* TASK DETAILS *
Print the data verbatim. Leave every image out.

* SOURCE MATERIAL *
=== Begin Enclosure ===
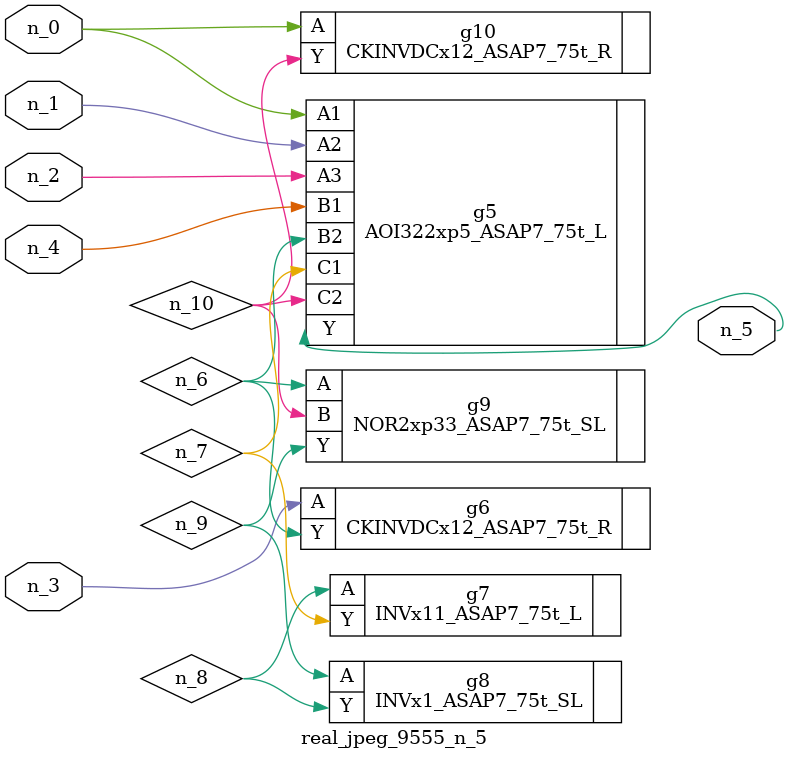
<source format=v>
module real_jpeg_9555_n_5 (n_4, n_0, n_1, n_2, n_3, n_5);

input n_4;
input n_0;
input n_1;
input n_2;
input n_3;

output n_5;

wire n_8;
wire n_6;
wire n_7;
wire n_10;
wire n_9;

AOI322xp5_ASAP7_75t_L g5 ( 
.A1(n_0),
.A2(n_1),
.A3(n_2),
.B1(n_4),
.B2(n_6),
.C1(n_7),
.C2(n_10),
.Y(n_5)
);

CKINVDCx12_ASAP7_75t_R g10 ( 
.A(n_0),
.Y(n_10)
);

CKINVDCx12_ASAP7_75t_R g6 ( 
.A(n_3),
.Y(n_6)
);

NOR2xp33_ASAP7_75t_SL g9 ( 
.A(n_6),
.B(n_10),
.Y(n_9)
);

INVx11_ASAP7_75t_L g7 ( 
.A(n_8),
.Y(n_7)
);

INVx1_ASAP7_75t_SL g8 ( 
.A(n_9),
.Y(n_8)
);


endmodule
</source>
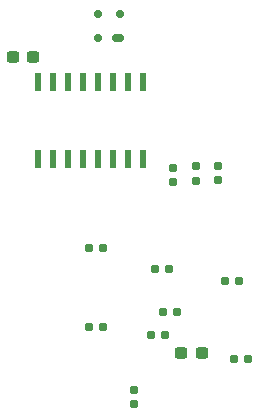
<source format=gbr>
%TF.GenerationSoftware,KiCad,Pcbnew,8.0.2*%
%TF.CreationDate,2024-06-14T14:56:41-07:00*%
%TF.ProjectId,USB_SPDTK,5553425f-5350-4445-944b-2e6b69636164,rev?*%
%TF.SameCoordinates,Original*%
%TF.FileFunction,Paste,Bot*%
%TF.FilePolarity,Positive*%
%FSLAX46Y46*%
G04 Gerber Fmt 4.6, Leading zero omitted, Abs format (unit mm)*
G04 Created by KiCad (PCBNEW 8.0.2) date 2024-06-14 14:56:41*
%MOMM*%
%LPD*%
G01*
G04 APERTURE LIST*
G04 Aperture macros list*
%AMRoundRect*
0 Rectangle with rounded corners*
0 $1 Rounding radius*
0 $2 $3 $4 $5 $6 $7 $8 $9 X,Y pos of 4 corners*
0 Add a 4 corners polygon primitive as box body*
4,1,4,$2,$3,$4,$5,$6,$7,$8,$9,$2,$3,0*
0 Add four circle primitives for the rounded corners*
1,1,$1+$1,$2,$3*
1,1,$1+$1,$4,$5*
1,1,$1+$1,$6,$7*
1,1,$1+$1,$8,$9*
0 Add four rect primitives between the rounded corners*
20,1,$1+$1,$2,$3,$4,$5,0*
20,1,$1+$1,$4,$5,$6,$7,0*
20,1,$1+$1,$6,$7,$8,$9,0*
20,1,$1+$1,$8,$9,$2,$3,0*%
G04 Aperture macros list end*
%ADD10RoundRect,0.137500X0.137500X-0.662500X0.137500X0.662500X-0.137500X0.662500X-0.137500X-0.662500X0*%
%ADD11RoundRect,0.160000X-0.197500X-0.160000X0.197500X-0.160000X0.197500X0.160000X-0.197500X0.160000X0*%
%ADD12RoundRect,0.155000X0.212500X0.155000X-0.212500X0.155000X-0.212500X-0.155000X0.212500X-0.155000X0*%
%ADD13RoundRect,0.155000X-0.212500X-0.155000X0.212500X-0.155000X0.212500X0.155000X-0.212500X0.155000X0*%
%ADD14RoundRect,0.237500X-0.300000X-0.237500X0.300000X-0.237500X0.300000X0.237500X-0.300000X0.237500X0*%
%ADD15RoundRect,0.175000X0.325000X-0.175000X0.325000X0.175000X-0.325000X0.175000X-0.325000X-0.175000X0*%
%ADD16RoundRect,0.150000X0.150000X-0.200000X0.150000X0.200000X-0.150000X0.200000X-0.150000X-0.200000X0*%
%ADD17RoundRect,0.160000X0.197500X0.160000X-0.197500X0.160000X-0.197500X-0.160000X0.197500X-0.160000X0*%
%ADD18RoundRect,0.237500X0.300000X0.237500X-0.300000X0.237500X-0.300000X-0.237500X0.300000X-0.237500X0*%
%ADD19RoundRect,0.160000X0.160000X-0.197500X0.160000X0.197500X-0.160000X0.197500X-0.160000X-0.197500X0*%
G04 APERTURE END LIST*
D10*
%TO.C,U3*%
X127645000Y-82750000D03*
X126375000Y-82750000D03*
X125105000Y-82750000D03*
X123835000Y-82750000D03*
X122565000Y-82750000D03*
X121295000Y-82750000D03*
X120025000Y-82750000D03*
X118755000Y-82750000D03*
X118755000Y-76250000D03*
X120025000Y-76250000D03*
X121295000Y-76250000D03*
X122565000Y-76250000D03*
X123835000Y-76250000D03*
X125105000Y-76250000D03*
X126375000Y-76250000D03*
X127645000Y-76250000D03*
%TD*%
D11*
%TO.C,R9*%
X135402500Y-99700000D03*
X136597500Y-99700000D03*
%TD*%
D12*
%TO.C,C11*%
X130535000Y-95700000D03*
X129400000Y-95700000D03*
%TD*%
D13*
%TO.C,C10*%
X123132500Y-97000000D03*
X124267500Y-97000000D03*
%TD*%
D12*
%TO.C,C9*%
X124267500Y-90300000D03*
X123132500Y-90300000D03*
%TD*%
D14*
%TO.C,C15*%
X116637500Y-74100000D03*
X118362500Y-74100000D03*
%TD*%
D15*
%TO.C,D2*%
X125550000Y-72500000D03*
D16*
X123850000Y-72500000D03*
X123850000Y-70500000D03*
X125750000Y-70500000D03*
%TD*%
D12*
%TO.C,C13*%
X129535000Y-97700000D03*
X128400000Y-97700000D03*
%TD*%
D17*
%TO.C,R17*%
X129897500Y-92100000D03*
X128702500Y-92100000D03*
%TD*%
D18*
%TO.C,FB1*%
X132662500Y-99200000D03*
X130937500Y-99200000D03*
%TD*%
D19*
%TO.C,R14*%
X130200000Y-84697500D03*
X130200000Y-83502500D03*
%TD*%
%TO.C,R13*%
X132200000Y-84597500D03*
X132200000Y-83402500D03*
%TD*%
%TO.C,R11*%
X126900000Y-103497500D03*
X126900000Y-102302500D03*
%TD*%
D11*
%TO.C,R16*%
X134602500Y-93100000D03*
X135797500Y-93100000D03*
%TD*%
D19*
%TO.C,R12*%
X134000000Y-84572500D03*
X134000000Y-83377500D03*
%TD*%
M02*

</source>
=== End Enclosure ===
* REPLY *
<source format=v>
module real_jpeg_9555_n_5 (n_4, n_0, n_1, n_2, n_3, n_5);

input n_4;
input n_0;
input n_1;
input n_2;
input n_3;

output n_5;

wire n_8;
wire n_6;
wire n_7;
wire n_10;
wire n_9;

AOI322xp5_ASAP7_75t_L g5 ( 
.A1(n_0),
.A2(n_1),
.A3(n_2),
.B1(n_4),
.B2(n_6),
.C1(n_7),
.C2(n_10),
.Y(n_5)
);

CKINVDCx12_ASAP7_75t_R g10 ( 
.A(n_0),
.Y(n_10)
);

CKINVDCx12_ASAP7_75t_R g6 ( 
.A(n_3),
.Y(n_6)
);

NOR2xp33_ASAP7_75t_SL g9 ( 
.A(n_6),
.B(n_10),
.Y(n_9)
);

INVx11_ASAP7_75t_L g7 ( 
.A(n_8),
.Y(n_7)
);

INVx1_ASAP7_75t_SL g8 ( 
.A(n_9),
.Y(n_8)
);


endmodule
</source>
<source format=gbr>
%TF.GenerationSoftware,KiCad,Pcbnew,8.0.2*%
%TF.CreationDate,2024-06-14T14:56:41-07:00*%
%TF.ProjectId,USB_SPDTK,5553425f-5350-4445-944b-2e6b69636164,rev?*%
%TF.SameCoordinates,Original*%
%TF.FileFunction,Paste,Bot*%
%TF.FilePolarity,Positive*%
%FSLAX46Y46*%
G04 Gerber Fmt 4.6, Leading zero omitted, Abs format (unit mm)*
G04 Created by KiCad (PCBNEW 8.0.2) date 2024-06-14 14:56:41*
%MOMM*%
%LPD*%
G01*
G04 APERTURE LIST*
G04 Aperture macros list*
%AMRoundRect*
0 Rectangle with rounded corners*
0 $1 Rounding radius*
0 $2 $3 $4 $5 $6 $7 $8 $9 X,Y pos of 4 corners*
0 Add a 4 corners polygon primitive as box body*
4,1,4,$2,$3,$4,$5,$6,$7,$8,$9,$2,$3,0*
0 Add four circle primitives for the rounded corners*
1,1,$1+$1,$2,$3*
1,1,$1+$1,$4,$5*
1,1,$1+$1,$6,$7*
1,1,$1+$1,$8,$9*
0 Add four rect primitives between the rounded corners*
20,1,$1+$1,$2,$3,$4,$5,0*
20,1,$1+$1,$4,$5,$6,$7,0*
20,1,$1+$1,$6,$7,$8,$9,0*
20,1,$1+$1,$8,$9,$2,$3,0*%
G04 Aperture macros list end*
%ADD10RoundRect,0.137500X0.137500X-0.662500X0.137500X0.662500X-0.137500X0.662500X-0.137500X-0.662500X0*%
%ADD11RoundRect,0.160000X-0.197500X-0.160000X0.197500X-0.160000X0.197500X0.160000X-0.197500X0.160000X0*%
%ADD12RoundRect,0.155000X0.212500X0.155000X-0.212500X0.155000X-0.212500X-0.155000X0.212500X-0.155000X0*%
%ADD13RoundRect,0.155000X-0.212500X-0.155000X0.212500X-0.155000X0.212500X0.155000X-0.212500X0.155000X0*%
%ADD14RoundRect,0.237500X-0.300000X-0.237500X0.300000X-0.237500X0.300000X0.237500X-0.300000X0.237500X0*%
%ADD15RoundRect,0.175000X0.325000X-0.175000X0.325000X0.175000X-0.325000X0.175000X-0.325000X-0.175000X0*%
%ADD16RoundRect,0.150000X0.150000X-0.200000X0.150000X0.200000X-0.150000X0.200000X-0.150000X-0.200000X0*%
%ADD17RoundRect,0.160000X0.197500X0.160000X-0.197500X0.160000X-0.197500X-0.160000X0.197500X-0.160000X0*%
%ADD18RoundRect,0.237500X0.300000X0.237500X-0.300000X0.237500X-0.300000X-0.237500X0.300000X-0.237500X0*%
%ADD19RoundRect,0.160000X0.160000X-0.197500X0.160000X0.197500X-0.160000X0.197500X-0.160000X-0.197500X0*%
G04 APERTURE END LIST*
D10*
%TO.C,U3*%
X127645000Y-82750000D03*
X126375000Y-82750000D03*
X125105000Y-82750000D03*
X123835000Y-82750000D03*
X122565000Y-82750000D03*
X121295000Y-82750000D03*
X120025000Y-82750000D03*
X118755000Y-82750000D03*
X118755000Y-76250000D03*
X120025000Y-76250000D03*
X121295000Y-76250000D03*
X122565000Y-76250000D03*
X123835000Y-76250000D03*
X125105000Y-76250000D03*
X126375000Y-76250000D03*
X127645000Y-76250000D03*
%TD*%
D11*
%TO.C,R9*%
X135402500Y-99700000D03*
X136597500Y-99700000D03*
%TD*%
D12*
%TO.C,C11*%
X130535000Y-95700000D03*
X129400000Y-95700000D03*
%TD*%
D13*
%TO.C,C10*%
X123132500Y-97000000D03*
X124267500Y-97000000D03*
%TD*%
D12*
%TO.C,C9*%
X124267500Y-90300000D03*
X123132500Y-90300000D03*
%TD*%
D14*
%TO.C,C15*%
X116637500Y-74100000D03*
X118362500Y-74100000D03*
%TD*%
D15*
%TO.C,D2*%
X125550000Y-72500000D03*
D16*
X123850000Y-72500000D03*
X123850000Y-70500000D03*
X125750000Y-70500000D03*
%TD*%
D12*
%TO.C,C13*%
X129535000Y-97700000D03*
X128400000Y-97700000D03*
%TD*%
D17*
%TO.C,R17*%
X129897500Y-92100000D03*
X128702500Y-92100000D03*
%TD*%
D18*
%TO.C,FB1*%
X132662500Y-99200000D03*
X130937500Y-99200000D03*
%TD*%
D19*
%TO.C,R14*%
X130200000Y-84697500D03*
X130200000Y-83502500D03*
%TD*%
%TO.C,R13*%
X132200000Y-84597500D03*
X132200000Y-83402500D03*
%TD*%
%TO.C,R11*%
X126900000Y-103497500D03*
X126900000Y-102302500D03*
%TD*%
D11*
%TO.C,R16*%
X134602500Y-93100000D03*
X135797500Y-93100000D03*
%TD*%
D19*
%TO.C,R12*%
X134000000Y-84572500D03*
X134000000Y-83377500D03*
%TD*%
M02*

</source>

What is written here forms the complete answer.